*** TEXT UNDER STUDY ***
# magicjack- plus, phone service



## ss396sub (May 12, 2006)

Magazine & TV ads make this seem too good to be true. I heard that some love it and some are not happy with it. I see that you must have an Internet connection but it can supposedly be used with or without being hooked up directly to a computer. I do NOT have Cable or a Dish & am very happy with an attic installed antenna for TV. I see that AT&T offers a stand alone (no phone service required) Internet connection for $14.95 mo. & wonder if they also offer a higher speed, stand alone, DSL connection for an increased price? 
What are the pros & cons for the magicjack- plus, service??


----------



## pctechguru (May 6, 2012)

I have seen it used handful of times and the users were happy with it. One customer ran his whole business off of magic jacks and was very happy. I think he even hooked it up to a phone system. 

I tried using it for fax once and it did not work.


----------



## DoubleHelix (Dec 10, 2004)

You definitely need an internet connection, but you do not need to leave it connected to a computer. You need *at least* 128kbps upload speed, but more is better.

Yes, people either love it or hate it because it's entirely dependent on the quality of your internet connection and whether or not you have any problems. It's cheap because they don't pay a building full of American tech support engineers to answer every customer service issue. If you have a problem, you'll maybe get help through e-mail or a forum.

And, obviously, if the internet connection ever goes down, the MagicJack service goes with it so you should have a cell phone to use as a backup.


----------



## kellieco (Jun 3, 2012)

have magic jack plus, need router to hook to,we have wifi, we like it BUT when we go on xbox live & netflicks we lose the connection


----------
*** End of TEXT UNDER STUDY ***
*** AVAILABLE DATA ***
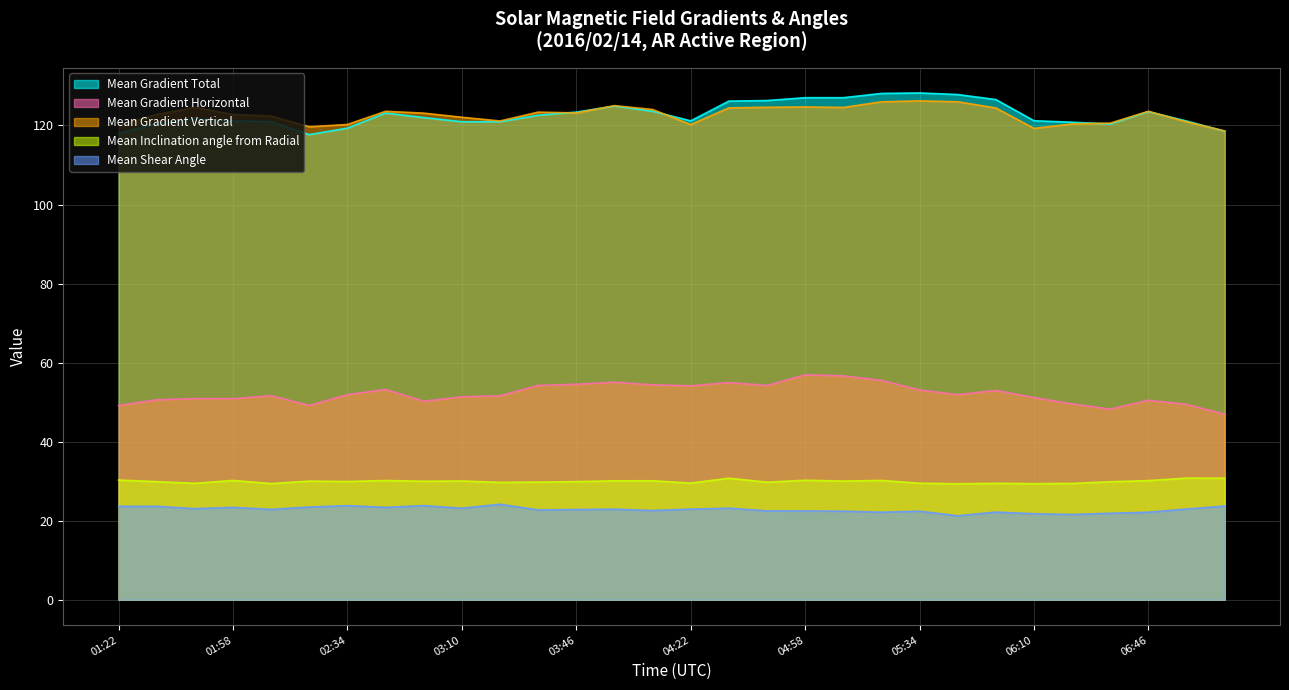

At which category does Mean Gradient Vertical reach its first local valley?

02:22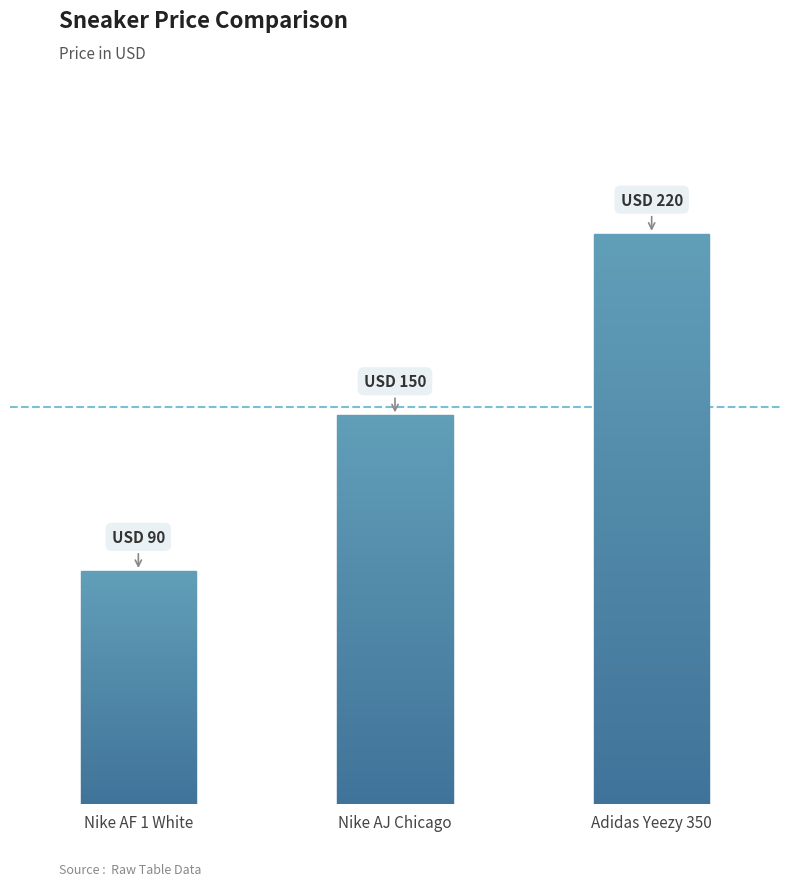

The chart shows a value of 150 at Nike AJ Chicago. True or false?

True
*** End of AVAILABLE DATA ***
*** AVAILABLE DATA ***
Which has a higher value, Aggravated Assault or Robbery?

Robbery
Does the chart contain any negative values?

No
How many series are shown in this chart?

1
*** End of AVAILABLE DATA ***
*** AVAILABLE DATA ***
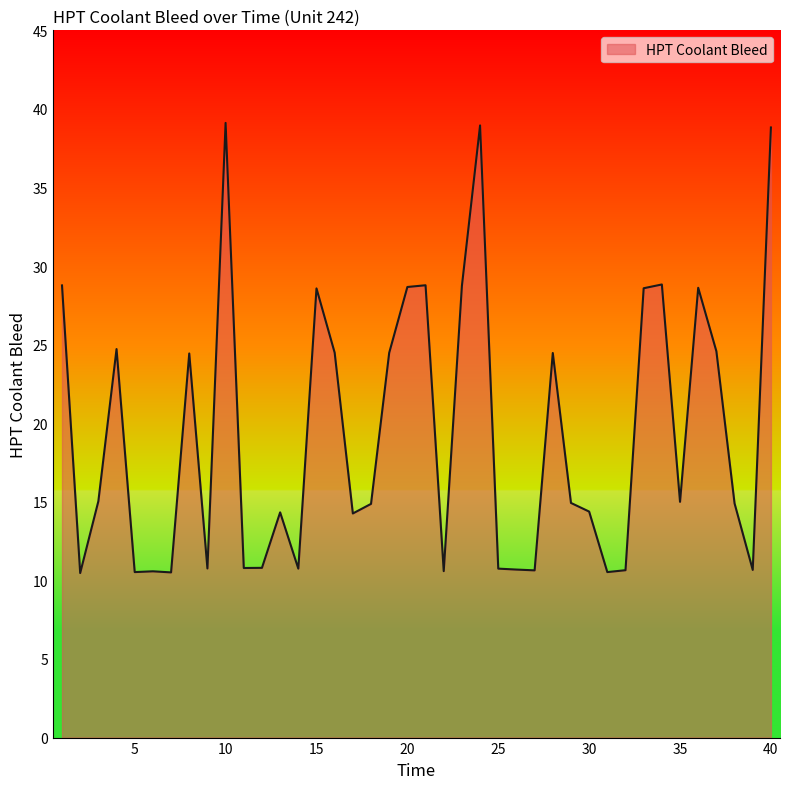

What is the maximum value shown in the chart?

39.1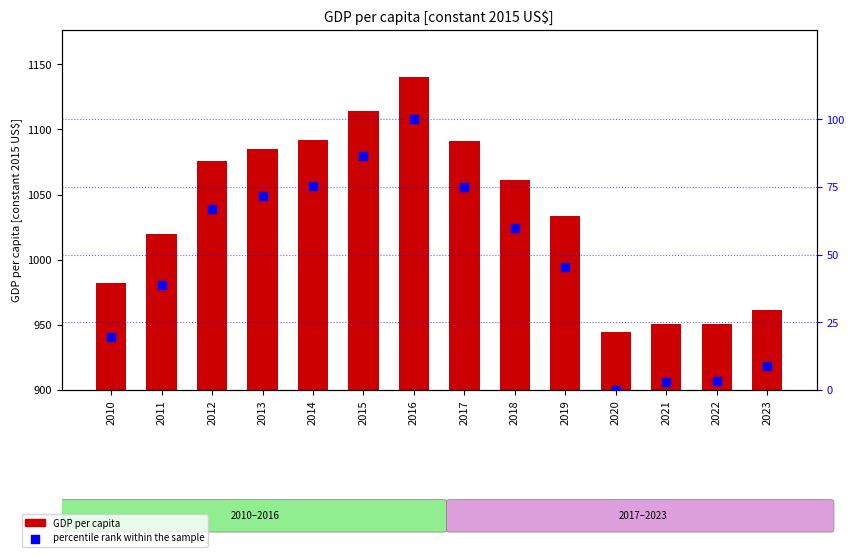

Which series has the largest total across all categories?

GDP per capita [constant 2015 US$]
*** End of AVAILABLE DATA ***
# INSTRUCTIONS FOR THE TASK:
In the MagicJack thread, what minimum upload speed does one reply say the service needs?

# RESULT FOR THIS TASK:
At least 128kbps.